You need to publish seasonal stuff at least 2-3 months early. Want to catch the Christmas market? Your books need to be live by September so they have time to get reviews and rank. Amazon’s algorithm favors older listings that have sales history.
Back to school season (July-September) is huge for teacher planners, student planners, reading logs, homework trackers, all that stuff.
Wedding season is spring and summer. Wedding planners and guest books sell best March through August.
Evergreen vs Seasonal
I probably have 60% evergreen books and 40% seasonal. Evergreen stuff like password books, budget planners, and journals sell year-round. Seasonal stuff spikes hard but then drops off.
The strategy is to have enough evergreen books making consistent money so you’re not stressed when your Christmas planners stop selling in January.
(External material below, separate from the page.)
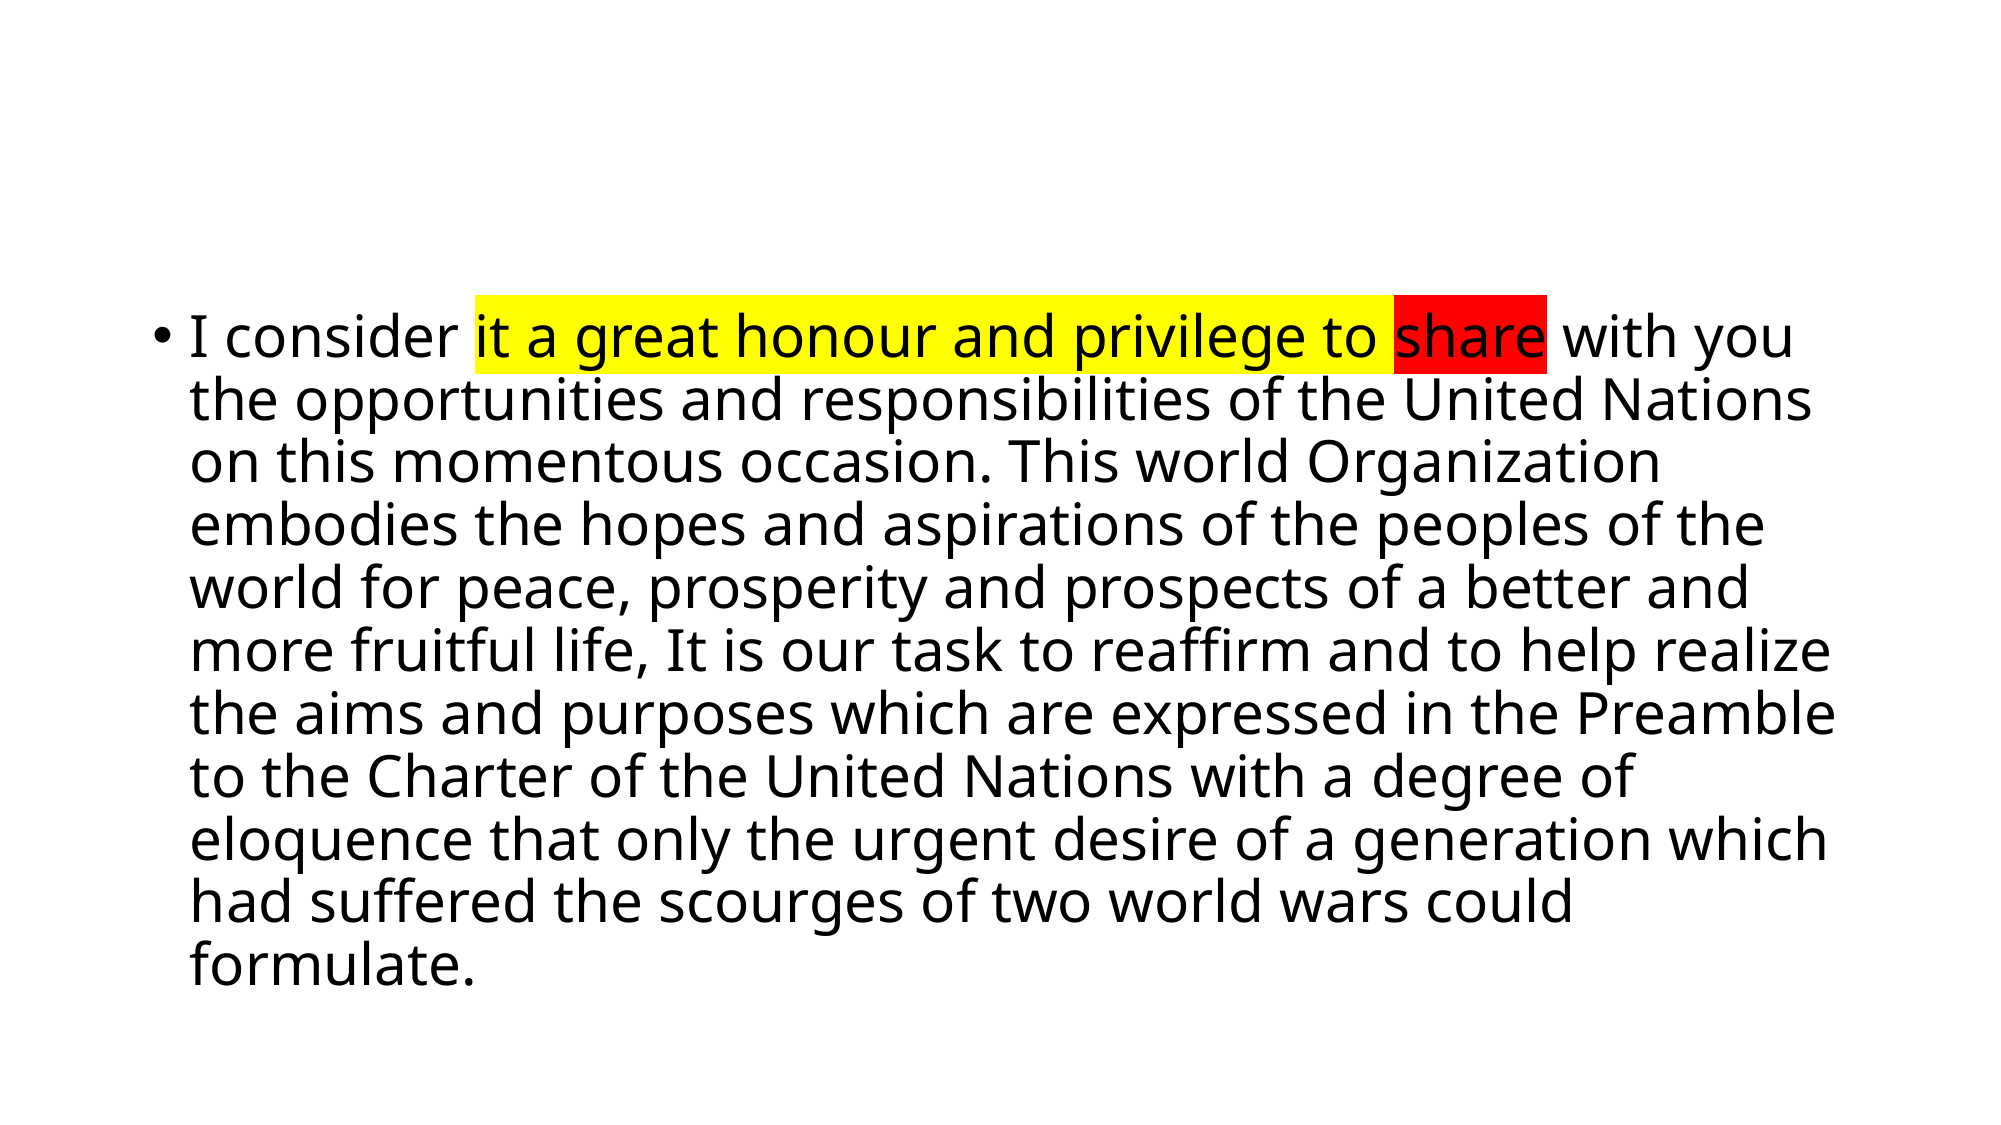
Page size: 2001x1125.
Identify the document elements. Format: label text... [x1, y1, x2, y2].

This Is Gonna Sound Weird But Test Everything
I published two nearly identical prayer journals once – same interior, similar keywords, but different cover styles. One had a watercolor floral cover, the other had a minimalist geometric design. The geometric one outsold the floral one by 5 to 1. I would have never guessed that.
You can’t predict what will sell. I’ve had books I spent days on that flopped completely. And I’ve had books I threw together in an afternoon that make me $300 a month for years.
The only way to figure out what works is to publish stuff and see what happens. Start with 10-20 books in a few different niches. After three months you’ll see which ones are gaining traction and you can make more variations of those.
Publishing on KDP costs nothing except your time so there’s no risk in testing. The books that don’t sell just sit there. The ones that do sell cover the time you spent on the ones that didn’t.
Anyway that’s most of what I know about KDP low content books that actually makes money. There’s obviously more details and strategies but this is the core stuff that matters. Once you get a few books ranking and making sales the whole thing starts to snowball.